● **Exercise prompt**: Continue the passage on how human morality grew out of primate social behavior, starting right after its last sentence.

● **Source extract**:
A quick quote from an interesting article, and a link to the rest of it......

"These four kinds of behavior — empathy, the ability to learn and follow social rules, reciprocity and peacemaking — are the basis of sociality.
Dr. de Waal sees human morality as having grown out of primate sociality, but with two extra levels of sophistication. People enforce their society’s moral codes much more rigorously with rewards, punishments and reputation building. They also apply a degree of judgment and reason, for which there are no parallels in animals.
Religion can be seen as another special ingredient of human societies, though one that emerged thousands of years after morality, in Dr. de Waal’s view. There are clear precursors of morality in nonhuman primates, but no precursors of religion. So it seems reasonable to assume that as humans evolved away from chimps, morality emerged first, followed by religion. “I look at religions as recent additions,” {continued}

2007-03-27 17:07:04 · 4 answers · asked by gimmenamenow 7 in Society & Culture Religion & Spirituality

“Their function may have to do with social life, and enforcement of rules and giving a narrative to them, which is what religions really do.”


http://www.nytimes.com/2007/03/20/science/20moral.html?pagewanted=2&ei=5070&en=815abc62670c08d9&ex=1175140800&emc=eta1

2007-03-27 17:07:37 · update #1

oops, lemme put you on the first page of that....

● **Items**:
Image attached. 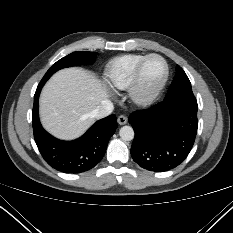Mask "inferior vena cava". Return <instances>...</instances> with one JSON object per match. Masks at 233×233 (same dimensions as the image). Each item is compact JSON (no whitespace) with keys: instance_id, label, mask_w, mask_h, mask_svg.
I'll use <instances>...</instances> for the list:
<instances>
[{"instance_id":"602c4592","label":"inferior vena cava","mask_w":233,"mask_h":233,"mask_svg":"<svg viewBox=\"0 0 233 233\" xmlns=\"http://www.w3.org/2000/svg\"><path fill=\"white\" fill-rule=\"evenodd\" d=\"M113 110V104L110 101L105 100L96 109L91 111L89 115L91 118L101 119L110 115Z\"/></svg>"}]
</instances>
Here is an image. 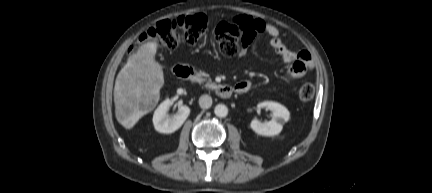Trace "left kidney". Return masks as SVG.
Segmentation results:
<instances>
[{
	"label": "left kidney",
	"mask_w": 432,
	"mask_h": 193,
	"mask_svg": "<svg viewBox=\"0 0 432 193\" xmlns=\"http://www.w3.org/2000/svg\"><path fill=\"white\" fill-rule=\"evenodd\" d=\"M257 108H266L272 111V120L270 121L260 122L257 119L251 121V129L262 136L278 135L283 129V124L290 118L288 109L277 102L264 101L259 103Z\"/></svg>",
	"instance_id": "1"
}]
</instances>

---

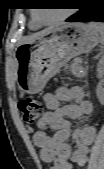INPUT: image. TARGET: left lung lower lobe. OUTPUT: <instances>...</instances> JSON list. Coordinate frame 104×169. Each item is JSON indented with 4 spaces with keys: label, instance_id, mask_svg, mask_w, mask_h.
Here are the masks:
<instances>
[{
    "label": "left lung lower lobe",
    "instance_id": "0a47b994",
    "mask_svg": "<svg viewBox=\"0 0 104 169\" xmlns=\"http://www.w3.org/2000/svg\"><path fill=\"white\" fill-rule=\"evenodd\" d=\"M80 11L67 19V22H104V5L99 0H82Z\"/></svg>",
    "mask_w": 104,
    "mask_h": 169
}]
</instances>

==

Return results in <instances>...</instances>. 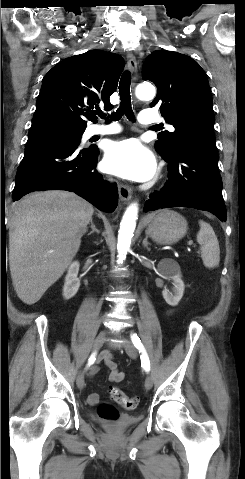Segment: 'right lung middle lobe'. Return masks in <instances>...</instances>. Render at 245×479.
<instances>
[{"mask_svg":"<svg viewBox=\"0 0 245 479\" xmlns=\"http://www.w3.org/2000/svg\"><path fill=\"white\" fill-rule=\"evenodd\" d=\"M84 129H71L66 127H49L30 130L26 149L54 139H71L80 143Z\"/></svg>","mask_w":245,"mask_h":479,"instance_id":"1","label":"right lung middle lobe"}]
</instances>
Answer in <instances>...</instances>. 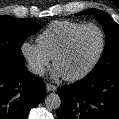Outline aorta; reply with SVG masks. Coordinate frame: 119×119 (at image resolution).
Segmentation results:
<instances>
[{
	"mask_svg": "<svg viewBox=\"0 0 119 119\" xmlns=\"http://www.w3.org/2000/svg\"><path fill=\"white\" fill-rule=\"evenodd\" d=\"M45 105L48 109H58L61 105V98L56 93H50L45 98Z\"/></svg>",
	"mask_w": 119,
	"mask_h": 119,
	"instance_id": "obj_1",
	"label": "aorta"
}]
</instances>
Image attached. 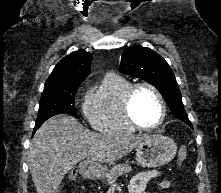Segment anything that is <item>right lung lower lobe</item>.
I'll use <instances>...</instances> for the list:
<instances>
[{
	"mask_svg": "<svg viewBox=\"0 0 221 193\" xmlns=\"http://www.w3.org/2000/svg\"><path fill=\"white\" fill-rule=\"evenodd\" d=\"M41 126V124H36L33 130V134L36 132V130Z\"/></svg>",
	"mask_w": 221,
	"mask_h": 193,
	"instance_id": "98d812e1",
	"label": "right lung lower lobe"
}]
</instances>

● **Task answer**:
http://www.nytimes.com/2007/03/20/science/20moral.html?pagewanted=1&ei=5070&en=815abc62670c08d9&ex=1175140800&emc=eta1

2007-03-27 17:10:27 · update #2

Take some time and read the article if you're gonna make a smarty answer..... at least Dr. de Waal doesn't claim to know what no one can know... all we're working with anyway is guesses and FAITH... *whines 'there's a difference!'*

2007-03-27 17:17:58 · update #3

So if I have no religion, I have no morals? Not quite, I've met quite a few people with no religion -and- no Divinity who have wonderful morals.

2007-03-27 17:36:56 · update #4

Actually, if you look back through history, morals are not objective in the least... It wasn't immoral to own slaves once upon a time... and I'm sorry, if you're starving to death, cannibalism eventually stops being immoral.... it's immoral to lie, but how many of us do on a regular basis? No, religion doesn't -make- people moral, morals may change and evolve due to religion, and the depth of your faith -may- have something to do with how moral you are, but again, I've got atheists who shoot down the whole God/religion=morality thing.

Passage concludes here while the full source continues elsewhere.